Once the images are set aside, print the remaining lines below exactly.

» Data extracted from a collection
=== Section Start ===
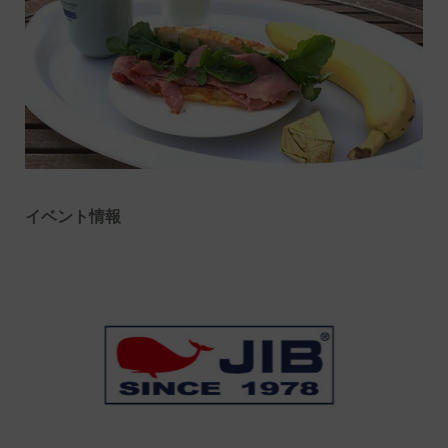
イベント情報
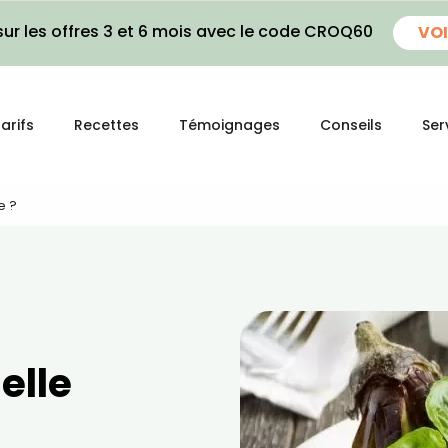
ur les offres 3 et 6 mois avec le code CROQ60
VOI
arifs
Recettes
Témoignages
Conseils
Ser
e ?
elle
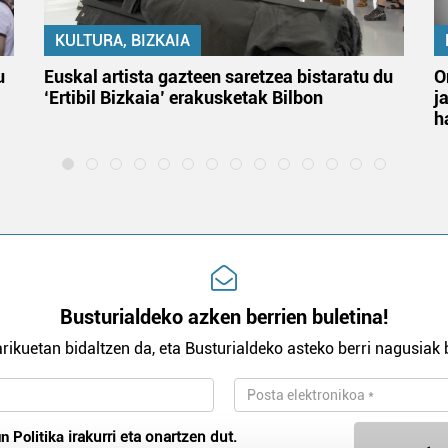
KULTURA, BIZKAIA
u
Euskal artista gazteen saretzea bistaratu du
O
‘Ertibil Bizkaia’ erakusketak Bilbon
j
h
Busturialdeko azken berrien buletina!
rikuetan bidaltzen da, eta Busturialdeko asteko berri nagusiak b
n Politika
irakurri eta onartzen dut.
=== Section End ===
» ANSWER TO THIS PROBLEM
イベント情報
ur les offres 3 et 6 mois avec le code CROQ60
VOI
arifs
Recettes
Témoignages
Conseils
Ser
e ?
elle
KULTURA, BIZKAIA
u
Euskal artista gazteen saretzea bistaratu du
O
‘Ertibil Bizkaia’ erakusketak Bilbon
j
h
Busturialdeko azken berrien buletina!
rikuetan bidaltzen da, eta Busturialdeko asteko berri nagusiak b
n Politika
irakurri eta onartzen dut.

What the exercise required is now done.